• EXCERPT:

Clarifying your Incontinence Concerns
Many men feel isolated and alone as to the reasons behind their pelvic health concerns. Men, like women, can experience incontinence or urinary leakage. Unlike women, who often are under the misconception that incontinence is normal, men are acutely aware that it is NOT normal or expected. Incontinence can be dramatically recognized following prostate surgery and/or radiation. Men are alarmed by the immediate decrease in their quality of life that comes with being reliant on urinary pads throughout the day. The leakage that typically results when you exert pressure on your bladder during laughing, coughing, lifting or exercising is termed Stress Incontinence (SI). Men seeking out physiotherapy are relieved to hear it is not normal to wake frequently throughout the night to urinate, to feel absolute panic when they have to urinate from fear that they won’t be able to make it to the bathroom or to feel like they can never completely empty their bladder. The leakage of urine that happens with a sudden, uncontrollable need to go to the bathroom is termed Urge Incontinence (UI) and is also known as an ‘overactive bladder’. Like women, many men’s pelvic health concerns go beyond urinary leakage. Men may suffer painful pelvic health complaints such as post-ejaculatory pain, post-urination dribble or excruciating and often unpredictable sharp pain that can often radiate through their rectum and testicles. This unpredictable pain is often likened to the ‘sciatica’ of the pelvis –and is called Pudendal Neuralgia.

• SOURCE MATERIAL:
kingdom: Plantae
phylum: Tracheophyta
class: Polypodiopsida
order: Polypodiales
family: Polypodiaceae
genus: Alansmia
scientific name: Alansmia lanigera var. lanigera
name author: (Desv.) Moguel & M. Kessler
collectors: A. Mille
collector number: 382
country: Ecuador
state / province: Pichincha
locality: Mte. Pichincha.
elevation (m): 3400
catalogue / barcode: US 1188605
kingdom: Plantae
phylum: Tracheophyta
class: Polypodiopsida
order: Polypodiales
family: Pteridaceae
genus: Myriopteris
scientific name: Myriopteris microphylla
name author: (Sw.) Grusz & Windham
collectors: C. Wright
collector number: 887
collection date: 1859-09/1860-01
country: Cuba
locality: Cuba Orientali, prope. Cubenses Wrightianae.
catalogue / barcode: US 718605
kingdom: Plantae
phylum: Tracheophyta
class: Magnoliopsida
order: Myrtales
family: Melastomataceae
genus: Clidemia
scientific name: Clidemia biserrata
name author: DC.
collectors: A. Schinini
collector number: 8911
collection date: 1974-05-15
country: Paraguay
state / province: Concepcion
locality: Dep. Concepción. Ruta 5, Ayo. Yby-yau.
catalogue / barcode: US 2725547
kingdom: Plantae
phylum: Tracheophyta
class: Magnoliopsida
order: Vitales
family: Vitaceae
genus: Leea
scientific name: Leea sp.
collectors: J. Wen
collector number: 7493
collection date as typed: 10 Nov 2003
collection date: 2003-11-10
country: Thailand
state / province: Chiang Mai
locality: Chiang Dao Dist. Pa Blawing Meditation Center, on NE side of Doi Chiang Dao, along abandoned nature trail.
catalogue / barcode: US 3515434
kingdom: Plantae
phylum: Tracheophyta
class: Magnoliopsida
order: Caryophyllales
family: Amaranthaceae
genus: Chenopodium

• PROBLEM TO WORK ON: Can you continue the passage on men's pelvic health, starting right after its final sentence? The listing is separate from the passage on men's pelvic health.

• RESPONSE BOX:
Common Causes of Incontinence
Continence complaints for men can result from:
- Surgical Trauma: As with many surgeries, the trauma of the surgery can change the strength and integrity of the pelvic floor.
- Progressive Weakness of the Pelvic Floor: The pelvic floor can become weakened over time from activities such as heavy lifting, chronic straining (as with constipation and Irritable Bowel Syndrome) as well as higher impact activities such as running and jumping.
- Weak and/or Tight Pelvic Floor Muscles: The pelvic floor muscles function like all other muscles in our body. A muscle that is weak may not generate the required force to support the internal organs. In addition to weakness, a tight pelvic floor can create Trigger Points (TP) which consequently also result in weakness.
- Pain or Trigger Points (TP): These can occur within the pelvic floor tissue, muscles or even the surrounding abdominal muscles. These trigger points can create weakness in the pelvic floor.
- General Health: The risk for incontinence increases with those men who have higher abdominal obesity, those who smoke, and those who have suffered from chronic low back pain.
There is overwhelming scientific research that supports the role of physiotherapy for treating incontinence.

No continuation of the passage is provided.